The Notes will mature on December 1, 2027, unless earlier repurchased or redeemed. The Notes will be guaranteed by the same entities that guarantee obligations under the Issuers’ existing credit facility, including Desert Newco, LLC and certain subsidiaries of the Issuers. Holders may require the Issuers to repurchase their Notes upon the occurrence of certain change of control events at a purchase price equal to 101% of the principal amount thereof plus accrued and unpaid interest, if any.

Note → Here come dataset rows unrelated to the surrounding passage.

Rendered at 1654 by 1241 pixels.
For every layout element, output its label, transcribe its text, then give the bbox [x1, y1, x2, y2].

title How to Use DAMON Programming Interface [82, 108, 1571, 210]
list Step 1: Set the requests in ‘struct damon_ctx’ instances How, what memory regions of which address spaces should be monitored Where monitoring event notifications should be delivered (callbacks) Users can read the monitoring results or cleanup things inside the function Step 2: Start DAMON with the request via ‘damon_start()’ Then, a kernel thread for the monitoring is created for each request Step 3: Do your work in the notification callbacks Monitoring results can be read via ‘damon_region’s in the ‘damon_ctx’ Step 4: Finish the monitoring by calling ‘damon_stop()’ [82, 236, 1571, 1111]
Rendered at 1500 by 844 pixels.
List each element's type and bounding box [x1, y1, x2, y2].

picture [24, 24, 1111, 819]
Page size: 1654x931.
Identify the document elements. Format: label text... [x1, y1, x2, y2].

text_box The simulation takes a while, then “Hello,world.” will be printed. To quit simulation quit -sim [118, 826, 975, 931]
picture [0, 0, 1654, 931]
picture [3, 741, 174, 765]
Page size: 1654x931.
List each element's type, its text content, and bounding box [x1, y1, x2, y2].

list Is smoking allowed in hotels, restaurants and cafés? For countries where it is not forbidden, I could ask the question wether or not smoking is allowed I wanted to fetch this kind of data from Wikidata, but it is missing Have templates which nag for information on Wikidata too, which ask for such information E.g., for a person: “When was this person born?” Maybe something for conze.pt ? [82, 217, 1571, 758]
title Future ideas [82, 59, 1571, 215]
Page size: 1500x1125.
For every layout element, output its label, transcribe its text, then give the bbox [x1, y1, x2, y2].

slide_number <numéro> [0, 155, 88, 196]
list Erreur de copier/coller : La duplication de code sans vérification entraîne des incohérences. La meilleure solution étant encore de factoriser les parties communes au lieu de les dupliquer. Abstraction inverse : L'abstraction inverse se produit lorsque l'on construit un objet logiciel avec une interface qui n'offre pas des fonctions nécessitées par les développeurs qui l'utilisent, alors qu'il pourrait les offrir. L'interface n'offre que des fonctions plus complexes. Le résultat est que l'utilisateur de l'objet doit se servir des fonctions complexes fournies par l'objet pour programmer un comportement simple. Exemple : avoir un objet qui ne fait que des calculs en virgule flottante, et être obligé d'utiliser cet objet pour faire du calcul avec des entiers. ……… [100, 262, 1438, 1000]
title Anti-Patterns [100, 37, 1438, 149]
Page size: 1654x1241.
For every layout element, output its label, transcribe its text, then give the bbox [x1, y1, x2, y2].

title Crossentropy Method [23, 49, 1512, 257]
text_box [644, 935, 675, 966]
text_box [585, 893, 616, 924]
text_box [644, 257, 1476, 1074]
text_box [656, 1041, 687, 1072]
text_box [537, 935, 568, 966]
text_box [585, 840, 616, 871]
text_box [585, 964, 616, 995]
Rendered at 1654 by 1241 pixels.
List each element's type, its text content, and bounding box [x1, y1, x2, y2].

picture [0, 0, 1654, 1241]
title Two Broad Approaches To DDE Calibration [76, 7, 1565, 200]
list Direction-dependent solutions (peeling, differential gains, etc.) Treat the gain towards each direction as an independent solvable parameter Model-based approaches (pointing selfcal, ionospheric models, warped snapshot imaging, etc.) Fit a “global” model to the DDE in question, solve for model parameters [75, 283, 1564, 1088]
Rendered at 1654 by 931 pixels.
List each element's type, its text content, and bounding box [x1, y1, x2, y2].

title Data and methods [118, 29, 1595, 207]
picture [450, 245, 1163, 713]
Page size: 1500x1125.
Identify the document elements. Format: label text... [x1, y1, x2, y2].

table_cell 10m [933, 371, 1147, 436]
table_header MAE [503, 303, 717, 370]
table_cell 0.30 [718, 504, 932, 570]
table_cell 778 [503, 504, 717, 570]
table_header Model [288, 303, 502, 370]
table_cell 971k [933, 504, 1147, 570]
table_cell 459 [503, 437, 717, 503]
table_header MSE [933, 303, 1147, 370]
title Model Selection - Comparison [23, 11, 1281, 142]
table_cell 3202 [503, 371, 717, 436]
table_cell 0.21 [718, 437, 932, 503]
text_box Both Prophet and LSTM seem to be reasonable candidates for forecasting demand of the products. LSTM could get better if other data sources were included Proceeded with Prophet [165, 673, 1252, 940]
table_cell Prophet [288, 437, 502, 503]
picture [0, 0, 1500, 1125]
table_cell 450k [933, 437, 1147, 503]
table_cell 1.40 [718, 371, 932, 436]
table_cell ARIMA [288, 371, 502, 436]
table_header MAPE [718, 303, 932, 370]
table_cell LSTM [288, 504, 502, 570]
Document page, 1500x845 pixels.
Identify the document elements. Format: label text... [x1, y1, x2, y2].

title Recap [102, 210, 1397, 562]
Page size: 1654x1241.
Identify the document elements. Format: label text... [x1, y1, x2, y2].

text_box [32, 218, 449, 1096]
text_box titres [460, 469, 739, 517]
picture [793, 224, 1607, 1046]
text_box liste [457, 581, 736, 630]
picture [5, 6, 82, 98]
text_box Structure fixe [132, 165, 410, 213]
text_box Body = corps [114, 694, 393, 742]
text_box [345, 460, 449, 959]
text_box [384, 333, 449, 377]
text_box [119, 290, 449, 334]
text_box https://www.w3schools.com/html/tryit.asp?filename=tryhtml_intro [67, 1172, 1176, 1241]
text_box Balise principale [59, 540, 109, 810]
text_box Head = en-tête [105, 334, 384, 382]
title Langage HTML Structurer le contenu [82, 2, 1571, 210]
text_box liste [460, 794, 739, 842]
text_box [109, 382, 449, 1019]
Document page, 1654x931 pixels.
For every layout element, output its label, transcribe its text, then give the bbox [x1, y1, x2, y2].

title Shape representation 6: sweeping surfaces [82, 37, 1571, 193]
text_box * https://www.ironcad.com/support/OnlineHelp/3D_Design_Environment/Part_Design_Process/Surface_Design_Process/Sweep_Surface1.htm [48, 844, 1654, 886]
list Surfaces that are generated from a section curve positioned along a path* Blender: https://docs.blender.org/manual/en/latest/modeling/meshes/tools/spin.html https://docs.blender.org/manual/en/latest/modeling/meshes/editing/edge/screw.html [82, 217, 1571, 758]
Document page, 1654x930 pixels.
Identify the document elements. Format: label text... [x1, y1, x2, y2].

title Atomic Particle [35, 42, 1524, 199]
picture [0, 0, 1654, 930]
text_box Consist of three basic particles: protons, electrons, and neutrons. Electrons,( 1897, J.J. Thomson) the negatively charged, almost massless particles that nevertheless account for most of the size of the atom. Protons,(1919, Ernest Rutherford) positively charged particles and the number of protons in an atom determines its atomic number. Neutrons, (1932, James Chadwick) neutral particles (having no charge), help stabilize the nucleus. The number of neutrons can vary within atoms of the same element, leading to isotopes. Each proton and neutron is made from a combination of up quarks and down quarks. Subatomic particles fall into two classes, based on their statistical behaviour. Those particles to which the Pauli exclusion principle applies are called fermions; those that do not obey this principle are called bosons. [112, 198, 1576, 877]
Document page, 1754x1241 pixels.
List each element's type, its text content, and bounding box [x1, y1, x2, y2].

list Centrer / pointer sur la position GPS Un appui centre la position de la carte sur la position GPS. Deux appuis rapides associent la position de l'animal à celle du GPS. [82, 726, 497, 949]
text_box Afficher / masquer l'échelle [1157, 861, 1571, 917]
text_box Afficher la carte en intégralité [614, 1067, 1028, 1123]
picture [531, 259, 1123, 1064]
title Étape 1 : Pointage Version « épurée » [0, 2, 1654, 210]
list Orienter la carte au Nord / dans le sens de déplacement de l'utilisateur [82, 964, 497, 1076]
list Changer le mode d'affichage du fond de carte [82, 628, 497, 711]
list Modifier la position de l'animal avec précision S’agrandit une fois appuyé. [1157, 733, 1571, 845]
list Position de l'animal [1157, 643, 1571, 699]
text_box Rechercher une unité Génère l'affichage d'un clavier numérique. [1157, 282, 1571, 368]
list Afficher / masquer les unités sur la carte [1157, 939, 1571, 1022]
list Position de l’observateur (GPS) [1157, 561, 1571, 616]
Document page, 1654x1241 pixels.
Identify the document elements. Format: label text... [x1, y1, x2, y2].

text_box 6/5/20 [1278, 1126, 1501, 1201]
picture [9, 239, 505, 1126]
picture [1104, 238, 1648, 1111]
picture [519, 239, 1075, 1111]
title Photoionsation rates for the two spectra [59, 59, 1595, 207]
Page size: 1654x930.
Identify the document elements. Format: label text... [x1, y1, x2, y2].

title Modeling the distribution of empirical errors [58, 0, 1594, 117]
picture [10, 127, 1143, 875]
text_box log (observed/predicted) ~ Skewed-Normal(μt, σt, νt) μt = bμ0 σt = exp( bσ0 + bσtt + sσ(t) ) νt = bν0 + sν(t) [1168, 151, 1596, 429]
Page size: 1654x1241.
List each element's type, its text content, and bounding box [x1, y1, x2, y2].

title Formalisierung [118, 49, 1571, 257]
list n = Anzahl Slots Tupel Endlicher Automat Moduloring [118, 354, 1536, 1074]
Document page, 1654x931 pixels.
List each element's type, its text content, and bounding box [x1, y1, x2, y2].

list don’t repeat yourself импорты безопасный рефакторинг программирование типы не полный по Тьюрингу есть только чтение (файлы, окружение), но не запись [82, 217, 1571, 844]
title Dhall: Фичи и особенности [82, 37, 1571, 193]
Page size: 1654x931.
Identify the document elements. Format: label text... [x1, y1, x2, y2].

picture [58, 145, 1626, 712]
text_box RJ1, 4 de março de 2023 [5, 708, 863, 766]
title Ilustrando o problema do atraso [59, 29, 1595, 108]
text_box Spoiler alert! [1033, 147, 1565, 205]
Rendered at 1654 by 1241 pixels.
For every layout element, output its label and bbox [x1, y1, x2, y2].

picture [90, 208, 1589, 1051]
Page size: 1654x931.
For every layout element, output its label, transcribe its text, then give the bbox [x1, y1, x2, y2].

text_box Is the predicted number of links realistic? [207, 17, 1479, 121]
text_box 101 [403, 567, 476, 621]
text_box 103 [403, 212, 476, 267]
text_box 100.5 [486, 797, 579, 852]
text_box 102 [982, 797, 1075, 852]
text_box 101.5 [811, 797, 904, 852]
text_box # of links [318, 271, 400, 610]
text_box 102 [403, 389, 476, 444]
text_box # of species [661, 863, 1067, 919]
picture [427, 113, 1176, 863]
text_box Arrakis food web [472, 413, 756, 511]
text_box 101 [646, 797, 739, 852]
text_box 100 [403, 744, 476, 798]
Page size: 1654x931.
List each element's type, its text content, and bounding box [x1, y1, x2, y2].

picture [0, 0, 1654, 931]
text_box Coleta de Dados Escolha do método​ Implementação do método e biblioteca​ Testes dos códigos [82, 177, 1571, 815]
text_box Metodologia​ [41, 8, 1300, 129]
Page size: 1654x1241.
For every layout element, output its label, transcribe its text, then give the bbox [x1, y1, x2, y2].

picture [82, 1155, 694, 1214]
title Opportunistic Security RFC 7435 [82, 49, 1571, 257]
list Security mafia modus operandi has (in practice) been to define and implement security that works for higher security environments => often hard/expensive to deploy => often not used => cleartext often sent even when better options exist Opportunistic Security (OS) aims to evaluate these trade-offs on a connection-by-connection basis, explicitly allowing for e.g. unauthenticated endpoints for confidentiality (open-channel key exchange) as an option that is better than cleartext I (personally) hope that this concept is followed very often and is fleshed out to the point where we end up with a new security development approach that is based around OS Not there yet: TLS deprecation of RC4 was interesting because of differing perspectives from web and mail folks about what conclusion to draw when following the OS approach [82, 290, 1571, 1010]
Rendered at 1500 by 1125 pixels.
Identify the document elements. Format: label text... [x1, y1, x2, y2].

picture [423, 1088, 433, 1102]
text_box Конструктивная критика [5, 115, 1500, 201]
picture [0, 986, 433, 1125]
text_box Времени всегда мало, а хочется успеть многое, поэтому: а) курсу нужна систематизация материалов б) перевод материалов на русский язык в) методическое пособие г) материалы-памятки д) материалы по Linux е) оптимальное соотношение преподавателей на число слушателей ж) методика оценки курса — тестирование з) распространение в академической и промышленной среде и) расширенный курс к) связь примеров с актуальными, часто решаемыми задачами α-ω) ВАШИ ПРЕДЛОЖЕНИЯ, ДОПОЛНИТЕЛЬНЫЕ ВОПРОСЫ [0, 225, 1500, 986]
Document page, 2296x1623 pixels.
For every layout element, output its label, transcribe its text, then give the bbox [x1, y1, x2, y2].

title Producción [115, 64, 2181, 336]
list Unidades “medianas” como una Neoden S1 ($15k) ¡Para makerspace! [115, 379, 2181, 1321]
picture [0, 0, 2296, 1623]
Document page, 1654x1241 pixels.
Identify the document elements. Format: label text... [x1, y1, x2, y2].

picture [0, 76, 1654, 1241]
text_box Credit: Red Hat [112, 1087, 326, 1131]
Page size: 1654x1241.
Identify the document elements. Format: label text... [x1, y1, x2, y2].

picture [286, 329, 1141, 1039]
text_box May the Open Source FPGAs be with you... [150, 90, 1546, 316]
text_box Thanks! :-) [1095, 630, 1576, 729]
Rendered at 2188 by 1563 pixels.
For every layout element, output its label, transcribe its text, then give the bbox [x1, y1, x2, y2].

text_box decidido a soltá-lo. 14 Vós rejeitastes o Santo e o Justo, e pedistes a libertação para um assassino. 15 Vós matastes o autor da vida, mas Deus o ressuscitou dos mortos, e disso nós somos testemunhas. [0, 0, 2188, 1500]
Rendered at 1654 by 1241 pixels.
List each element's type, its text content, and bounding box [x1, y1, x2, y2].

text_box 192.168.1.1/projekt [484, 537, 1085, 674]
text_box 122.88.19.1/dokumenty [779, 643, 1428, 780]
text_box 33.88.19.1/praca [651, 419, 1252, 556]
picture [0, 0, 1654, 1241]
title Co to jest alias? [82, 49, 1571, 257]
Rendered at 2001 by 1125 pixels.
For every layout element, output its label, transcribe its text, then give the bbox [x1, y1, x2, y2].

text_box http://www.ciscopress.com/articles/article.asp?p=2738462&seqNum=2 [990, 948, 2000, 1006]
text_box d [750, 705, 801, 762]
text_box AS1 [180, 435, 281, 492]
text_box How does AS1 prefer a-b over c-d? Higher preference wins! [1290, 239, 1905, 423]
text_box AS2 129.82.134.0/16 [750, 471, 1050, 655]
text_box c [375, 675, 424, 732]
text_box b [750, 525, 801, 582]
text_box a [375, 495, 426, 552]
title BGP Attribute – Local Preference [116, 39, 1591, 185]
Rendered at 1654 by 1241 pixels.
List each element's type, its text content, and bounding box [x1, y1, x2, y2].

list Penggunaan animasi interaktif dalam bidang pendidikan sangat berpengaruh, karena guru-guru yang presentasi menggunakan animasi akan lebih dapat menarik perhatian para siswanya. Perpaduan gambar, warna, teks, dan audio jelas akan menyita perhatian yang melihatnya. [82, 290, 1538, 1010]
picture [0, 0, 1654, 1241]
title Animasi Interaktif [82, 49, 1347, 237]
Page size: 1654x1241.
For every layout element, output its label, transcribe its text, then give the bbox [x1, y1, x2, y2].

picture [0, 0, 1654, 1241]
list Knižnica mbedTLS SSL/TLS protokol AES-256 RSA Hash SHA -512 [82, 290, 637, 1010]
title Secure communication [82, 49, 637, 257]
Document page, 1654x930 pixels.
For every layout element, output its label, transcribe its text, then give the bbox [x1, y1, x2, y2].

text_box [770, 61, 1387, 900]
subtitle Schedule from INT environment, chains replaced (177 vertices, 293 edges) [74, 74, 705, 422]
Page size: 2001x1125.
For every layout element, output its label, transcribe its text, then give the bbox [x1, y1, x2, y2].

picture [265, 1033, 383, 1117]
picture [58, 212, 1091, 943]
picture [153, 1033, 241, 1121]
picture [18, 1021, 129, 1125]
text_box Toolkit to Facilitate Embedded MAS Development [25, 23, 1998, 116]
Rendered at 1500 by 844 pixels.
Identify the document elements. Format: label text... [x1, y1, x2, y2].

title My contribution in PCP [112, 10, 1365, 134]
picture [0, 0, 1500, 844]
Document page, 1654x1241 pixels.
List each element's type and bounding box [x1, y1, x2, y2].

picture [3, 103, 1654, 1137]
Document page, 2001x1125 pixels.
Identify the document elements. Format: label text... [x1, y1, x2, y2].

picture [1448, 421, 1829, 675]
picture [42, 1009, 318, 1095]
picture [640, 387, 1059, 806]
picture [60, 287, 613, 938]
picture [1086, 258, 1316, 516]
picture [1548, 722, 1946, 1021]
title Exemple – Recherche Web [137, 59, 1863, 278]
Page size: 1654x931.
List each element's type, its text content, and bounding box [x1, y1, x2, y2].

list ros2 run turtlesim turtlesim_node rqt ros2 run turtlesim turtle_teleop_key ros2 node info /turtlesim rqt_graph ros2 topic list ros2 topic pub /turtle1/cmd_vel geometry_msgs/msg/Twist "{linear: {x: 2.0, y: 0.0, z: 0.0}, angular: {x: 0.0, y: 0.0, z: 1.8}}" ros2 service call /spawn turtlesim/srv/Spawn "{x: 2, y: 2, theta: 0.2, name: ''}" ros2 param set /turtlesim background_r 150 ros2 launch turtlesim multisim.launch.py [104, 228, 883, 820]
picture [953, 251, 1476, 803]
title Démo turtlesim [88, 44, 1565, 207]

Prior to June 1, 2022, the Issuers may redeem the Notes, in whole or in part, at a price equal to 100% of the principal amount thereof plus a “make-whole” premium and accrued and unpaid interest, if any. On or after June 1, 2022, the Issuers may redeem the Notes, in whole or in part, at specified prices that decline over time, plus accrued and unpaid interest, if any. In addition, the Issuers may use the net cash proceeds of one or more equity offerings to redeem up to 40% of the aggregate principal amount of Notes prior to June 1, 2022 at a price equal to 105.25% of the principal amount thereof plus accrued and unpaid interest, if any.

GoDaddy intends to use the net proceeds from this offering, together with cash on hand, to repay $600 million in aggregate principal amount of term loan borrowings under its existing credit agreement.

This announcement does not constitute an offer to sell or a solicitation of an offer to buy the Notes, nor shall there be any offer, solicitation or sale in any state or jurisdiction in which such an offer, solicitation or sale would be unlawful. The Notes have not been registered under the Securities Act or any state securities laws and may not be offered or sold in the United States absent registration or an applicable exemption from such registration requirements.